In both of these populations pro-inflammatory and anti-inflammatory cytokine production capacity was assessed by stimulating ex vivo whole blood samples with lipopolysaccharide (LPS) as described elsewhere[30, 31]. All venous blood samples were drawn in the morning to exclude circadian variation, diluted twofold with RPMI-1640, and within two hours after collection were cultured with medium alone or with an optimal dose of 10 μg/ml E. coli-derived LPS (Sigma Aldrich, Zwijndrecht, the Netherlands) in 24-well plates at duplicate volumes of 1 ml for 24 hours in 37°C incubators. In the Ghanaian sample, additional ex vivo whole blood stimulations were performed with 100 μg/ml zymosan and with a combination of 10 ng/ml LPS and 100 μg/ml zymosan (Sigma-Aldrich, Schnelldorf, Germany). Procedures and conditions were kept similar in both settings, except that a CO2 incubator set at 5% was used in the Netherlands, and ambient CO2 levels were induced by a candle jar incubation system in Ghana[32]. In the candle jar incubation system culture plates are placed in an airtight container with a burning candle enclosed, and transferred as a whole to a 37°C incubator once the candle has faded. The compatibility of both systems was compared in a small experiment in which whole blood assays were performed for the same five staff members at both study sites: LPS-induced levels of TNF and IL-10 were comparable for the ambient CO2 conditions in Ghana and the incubator set 5% CO2 conditions in the Netherlands (data not shown). Supernatants were collected and kept at -20°C in Ghana until transported on dry ice to the Netherlands.
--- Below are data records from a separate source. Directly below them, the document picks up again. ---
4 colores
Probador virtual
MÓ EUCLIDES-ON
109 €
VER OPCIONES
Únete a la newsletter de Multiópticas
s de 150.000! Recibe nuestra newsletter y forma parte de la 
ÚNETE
In the Netherlands all samples were stored at -80°C until cytokine levels were determined by ELISA. Cytokine ELISA for human TNF and IL-10 were performed according to manufacturers' guidelines (Central Laboratory of the Blood Transfusion Service, Amsterdam, the Netherlands), with detection limits of 4.0 pg/ml and 3.0 pg/ml respectively.

Statistical analysis

All cytokine levels were ln-transformed, since they were not normally distributed, and converted into z-scores ((individual level – mean level)/SD), which were used in all analyses. Associations between cytokine responses and age categories of 10 years as a continuous independent variable were assessed with sex adjusted linear regression. Calculations were performed with SPSS version 14.0 (SPSS Inc., Chicago, Illinois, USA).